Masserud’s second argument is that recovery would breach the principles of legitimate expectations and legal certainty.[12] These principles, which are often applied in conjunction, can impose limits on recovery of unlawfully granted state aid. The principles have, however, been interpreted very restrictively by the EEA Courts.[13] Without going into detail, it seems clear that there are no “exceptional circumstances” in the form of “precise, unconditional and consistent assurances originating from authorised and reliable sources” suitable to give rise to a “legitimate expectation” for non-payment for Masserud in this case.[14] In general, I find it unlikely that purchasers of property can gain legitimate expectations to not have to pay anything for the property.

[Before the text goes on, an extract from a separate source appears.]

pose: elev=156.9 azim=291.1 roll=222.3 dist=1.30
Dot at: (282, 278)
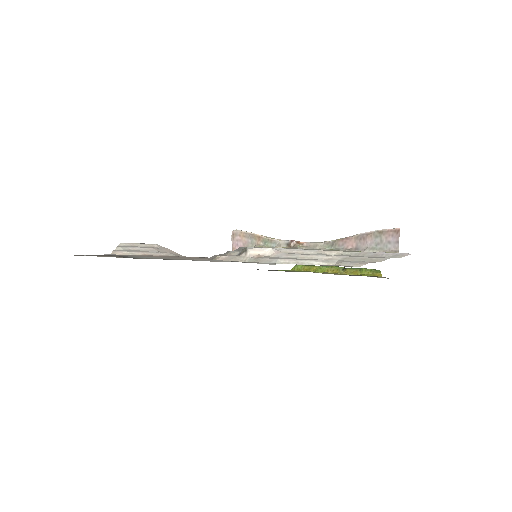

Masserud’s second argument thus also seems unconvincing.
4. Concluding remarks
In my view, the preceding analysis shows that Norwegian law regarding limitation and prescription of claims for recovery of unlawfully granted state aid is unnecessarily complicated, and that it leads to situations where Norwegian grantors must complain to ESA rather than simply recovering the aid themselves. This could be alleviated by amending the Norwegian State Aid Procedures Act and applying the limitation rule applicable to ESA to Norwegian grantors. Admittedly, applying a 10-year rule to Norwegian grantors would create a less foreseeable situation for beneficiaries. In my view, this would nevertheless be more appropriate and manageable than the system currently in force.
[1] See EFTA Surveillance Authority Decision No 173/23/COL of 6 December 2023 to open a formal investigation into the sale of a property in Lørenskog (Case 89161), available at: EUR-Lex - E2024C01232 - EN - EUR-Lex (europa.eu) (accessed 7 June 2024).
[2] The legal basis for this obligation under EEA law is Protocol 3 to the SCA Part I Article 1 (3) and Part II Article 3, interpreted in light of case C-349/17 Eesti Pagar AS [2019] ECLI:EU:C:2019:172 para. 92. This was accepted by the Norwegian Supreme Court in HR-2023-1807-A para. 73. Furthermore, this obligation is now enshrined in the Norwegian State Aid Procedures Act § 12.
[3] Protocol 3 to the SCA Part II Article 14 (3).
[4] Prop.212 L (2020-2021) p. 49.
[5] HR-2013-2623-A. The rule was later confirmed in HR-2023-1807-A para. 47.
[6] Section 3.2 of ESA’s decision to open a formal investigation.
[7] Protocol 3 to the SCA Part II Article 15 (1) and (2).
[9] See section 3.3 in ESA’s decision to open a formal investigation.
[10] Section 5.2 of ESA’s decision to open a formal investigation.
[11] Section 3.4 in ESA’s decision to open a formal investigation.
[12] Section 3.3 of ESA’s decision to open a formal investigation.
[13] See Communication from the Commission — Commission Notice on the recovery of unlawful and incompatible State aid (2019/C 247/01) section 2.4.1.2 and ESA’s guidelines on recovery of unlawful and incompatible state aid section 2.2.2, both with further references to relevant case law.
[14] See, for instance, case T-207/10 Deutsche Telekom [2018] ECLI:EU:T:2018:786 paras. 40 and 46.